My comment on the op-ed article The Times view on anti-Lukashenko protests: Minsk on the Brink in The Times, 24 August 2020.
This article’s analysis is carried out without understanding how Communism worked and continues to work.
Belarus is a Communist, totalitarian country. The alleged ‘opposition’ to Lukashenko’s rule come from similarly privileged Communist class as himself. This is phoney opposition. Communists in the countries of Eastern Europe implemented a model, in which there seem to be periodic upheavals, which do not lead to any substantial change, apart from superficial rhetoric and superficial symbolism. This is an agreed upon, staged conflict. It requires a bit longer span of attention to notice that, but it is pretty obvious.

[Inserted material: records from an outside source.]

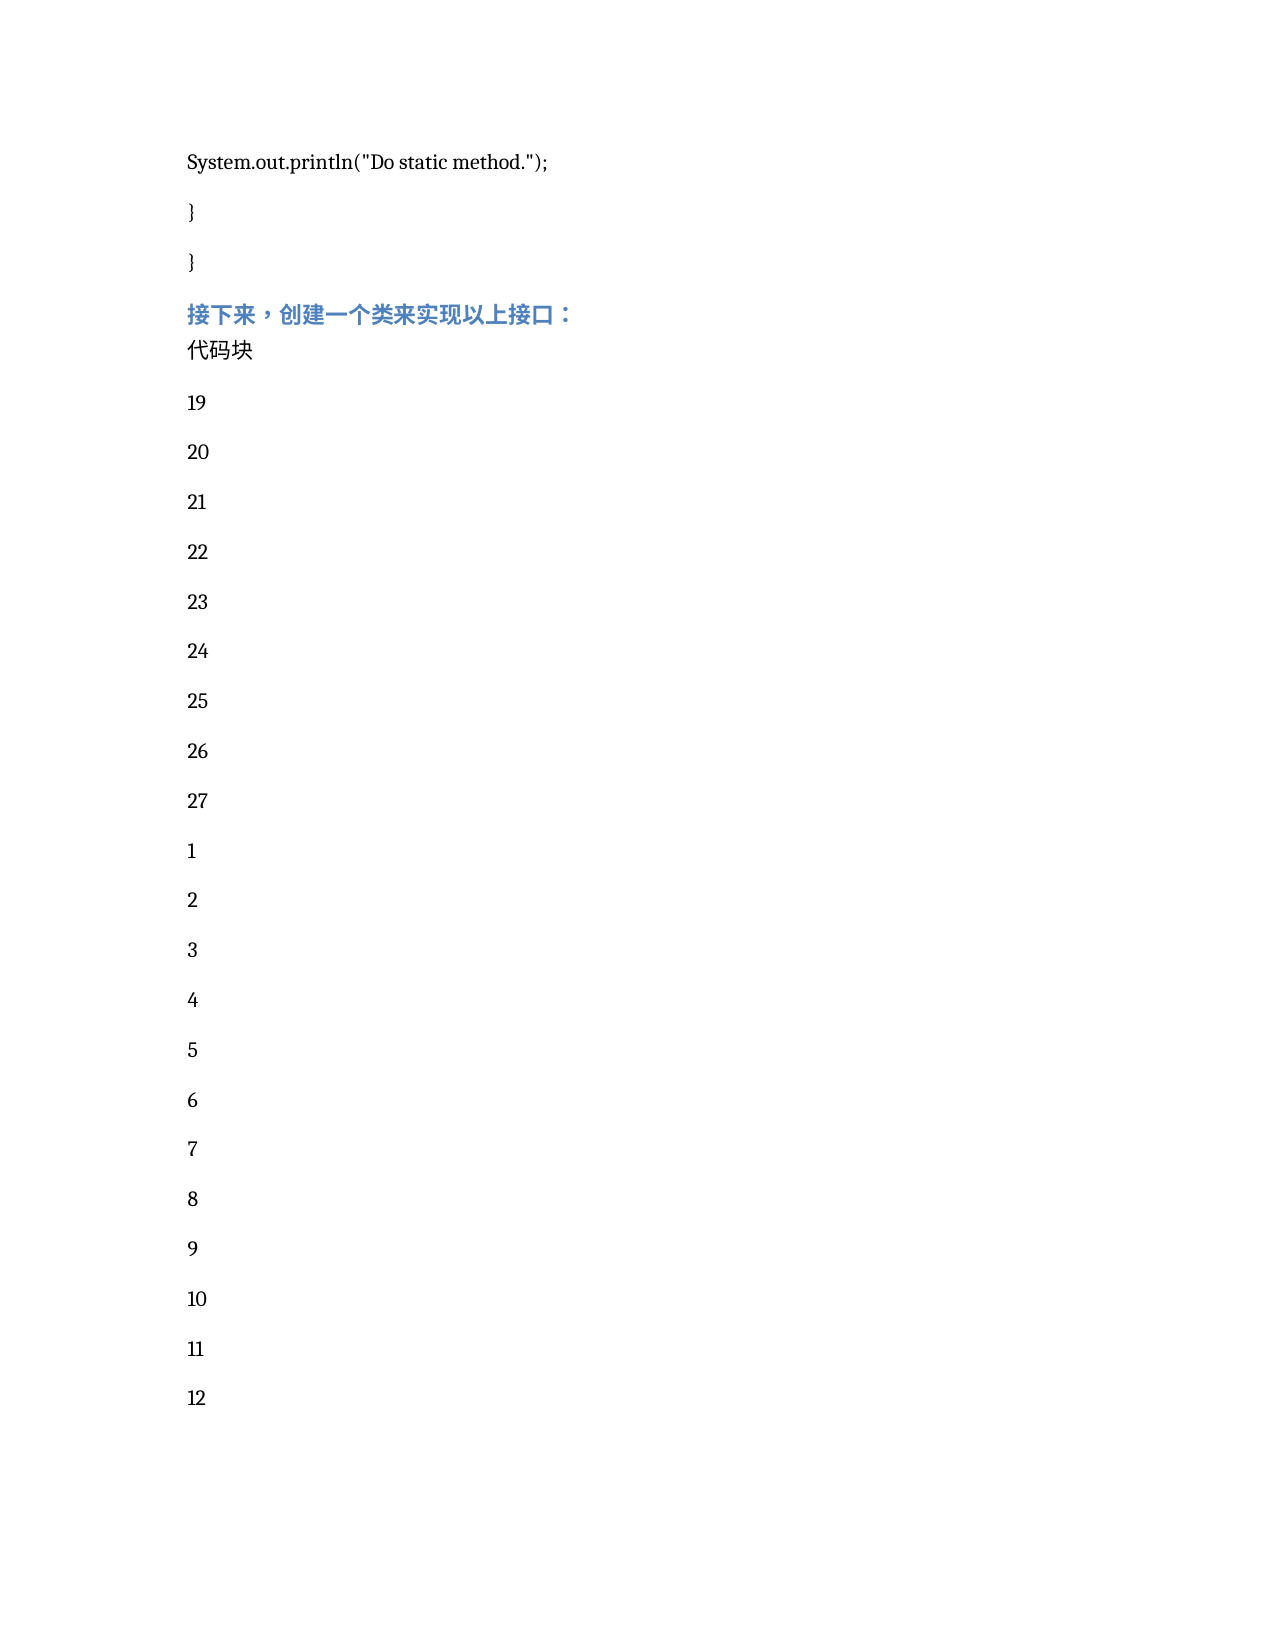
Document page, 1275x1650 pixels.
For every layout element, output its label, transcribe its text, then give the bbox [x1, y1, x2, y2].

text 20 [187, 440, 1087, 465]
text 27 [187, 789, 1087, 814]
text 12 [187, 1386, 1087, 1411]
text 21 [187, 490, 1087, 515]
text 6 [187, 1087, 1087, 1113]
text 4 [187, 988, 1087, 1013]
text } [187, 249, 1087, 275]
text System.out.println("Do static method."); [187, 150, 1087, 175]
text 10 [187, 1287, 1087, 1312]
text 3 [187, 938, 1087, 963]
text 2 [187, 888, 1087, 913]
text 26 [187, 739, 1087, 764]
text 23 [187, 589, 1087, 615]
text } [187, 200, 1087, 225]
text 9 [187, 1237, 1087, 1262]
text 11 [187, 1336, 1087, 1362]
text 25 [187, 689, 1087, 714]
text 代码块 [187, 335, 1087, 365]
text 8 [187, 1187, 1087, 1212]
text 22 [187, 540, 1087, 565]
text 7 [187, 1137, 1087, 1162]
text 24 [187, 639, 1087, 664]
text 19 [187, 390, 1087, 416]
text 5 [187, 1038, 1087, 1063]
subtitle 接下来，创建⼀个类来实现以上接⼝： [187, 299, 1087, 331]
text 1 [187, 838, 1087, 864]
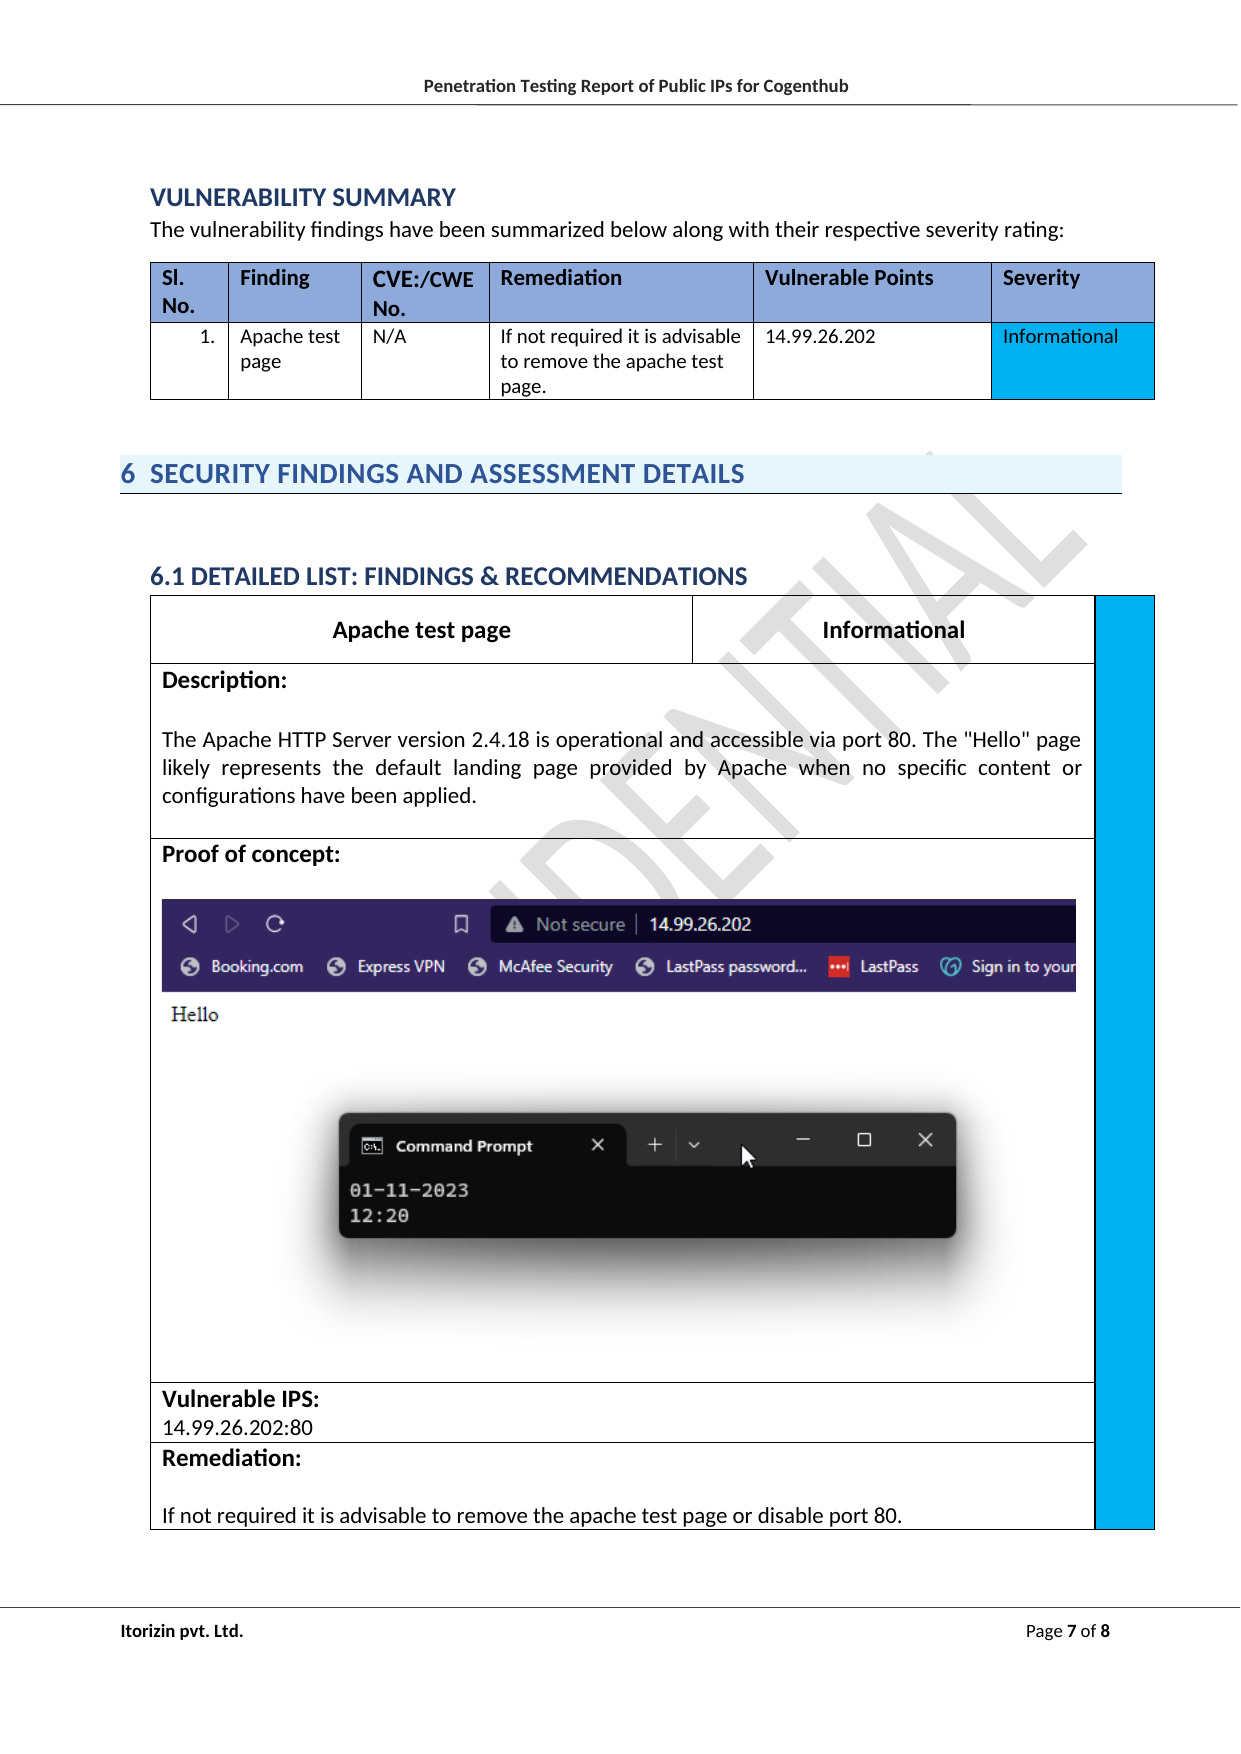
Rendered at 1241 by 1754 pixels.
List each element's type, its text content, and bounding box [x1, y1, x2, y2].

table_cell 14.99.26.202 [754, 323, 991, 399]
subtitle SECURITY FINDINGS AND ASSESSMENT DETAILS [120, 455, 1122, 493]
table_header [1096, 596, 1154, 1529]
table_cell If not required it is advisable to remove the apache test page. [490, 323, 753, 399]
table_cell Description: The Apache HTTP Server version 2.4.18 is operational and accessible via port 80. The "Hello" page likely represents the default landing page provided by Apache when no specific content or configurations have been applied. [151, 664, 1094, 837]
table_header Apache test page [151, 596, 692, 663]
picture [161, 899, 1076, 1354]
table_header Remediation [490, 263, 753, 322]
table_cell Vulnerable IPS: 14.99.26.202:80 [151, 1383, 1094, 1442]
table_cell Informational [992, 323, 1154, 399]
table_cell Proof of concept: [151, 839, 1094, 1382]
subtitle VULNERABILITY SUMMARY [150, 180, 1122, 213]
table_header Finding [229, 263, 361, 322]
table_header Severity [992, 263, 1154, 322]
text The vulnerability findings have been summarized below along with their respective severity rating: [150, 215, 1122, 243]
table_header Sl. No. [151, 263, 228, 322]
table_header CVE:/CWE No. [362, 263, 489, 322]
table_cell N/A [362, 323, 489, 399]
subtitle 6.1 DETAILED LIST: FINDINGS & RECOMMENDATIONS [150, 559, 1122, 592]
table_header Informational [693, 596, 1094, 663]
table_cell Apache test page [229, 323, 361, 399]
table_header Vulnerable Points [754, 263, 991, 322]
table_cell [151, 323, 228, 399]
table_cell Remediation: If not required it is advisable to remove the apache test page or disable port 80. [151, 1443, 1094, 1529]
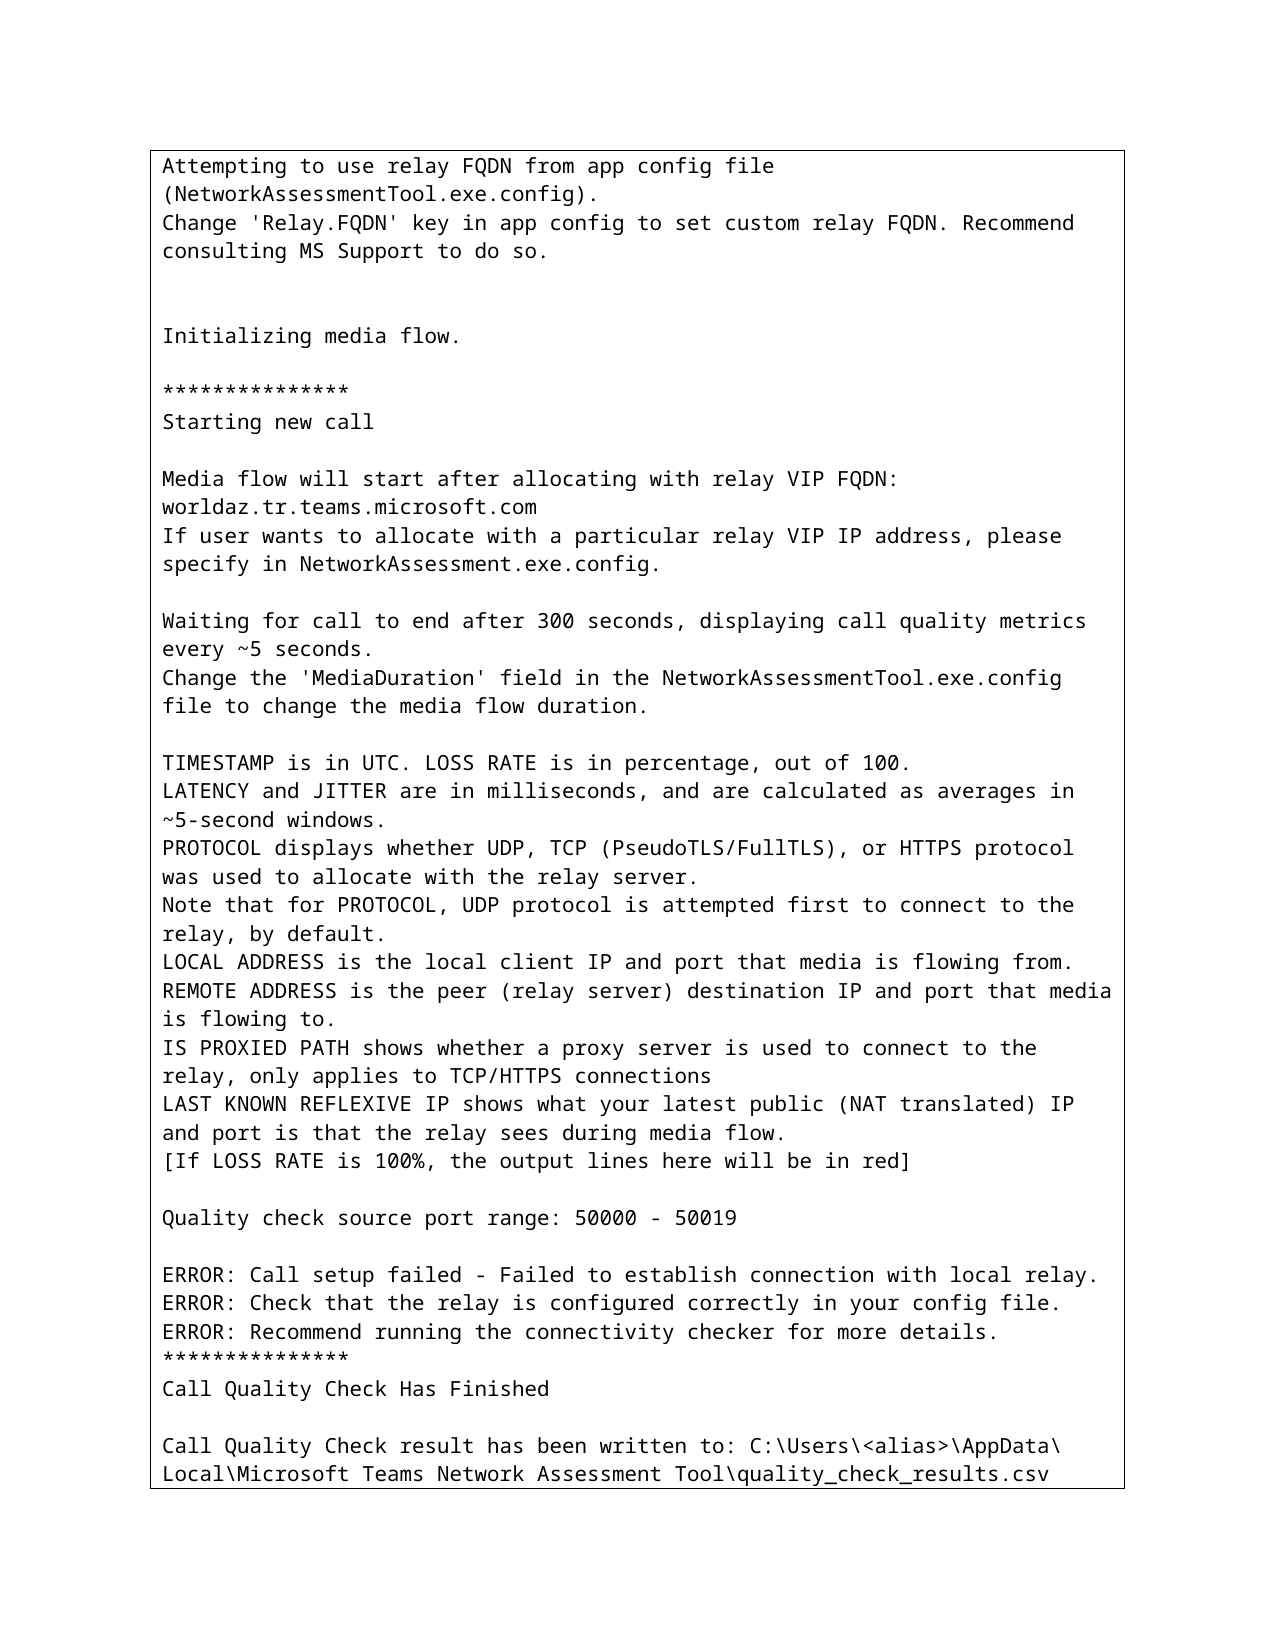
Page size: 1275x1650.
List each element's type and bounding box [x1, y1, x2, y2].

It also helps to have a knowledge and familiarity with realities of everyday life in Eastern Europe.
There is no life, no opportunities outside the regime.
Western media generally get it wrong. The presence of crowds on the streets does not mean that there is suddenly irrepressible desire to lead a just and honest life. To stop lying and pretending, to risk it all for democratic ideals. This crowd as opportunistic as ever.
You seriously underestimate the capacity of Communist regimes to fabricate fake conflicts and fake narrative. “Never tell truth when a lie will do”.
Poland experienced mass demonstrations and strikes forty years ago. I participated in a sit-in at the university in Toruń as a first-year chemistry student. It seemed that masses of people really wanted change. However, as years went by, it became more and more clear that those protests have been organized by the regime themselves. No Communists were harmed and have not suffered in any way. Quite the opposite.
My wife Małgorzata Głuchowska and I were expelled from our jobs in 2015, from the State School of Music in Zielona Góra and from Adam Mickiewicz University in Poznań (LSB). We refused to lie and falsify state documents. We demanded truth, honesty, justice, dignity, human rights.
Now I am working as a shop assistant at a west London greengrocer’s. My pianist wife is unemployed in Poland. I have a PhD from a very good American university. I was happy to come to work at the Polish university with my own laptop (they didn’t want to buy me one). I paid for trips to conferences partly from my own pocket.
There is, however, one fundamental difference between us and the functionaries running state institutions in Poland. I am proud of my parents’ resistance to Communism. Real resistance. My father deserted from Communist army in January 1945. He was imprisoned in a concentration camp in northern Russia from 1945 to 1954. My mother was imprisoned from 1949 to 1956.
Communists have very long memory and very long hands.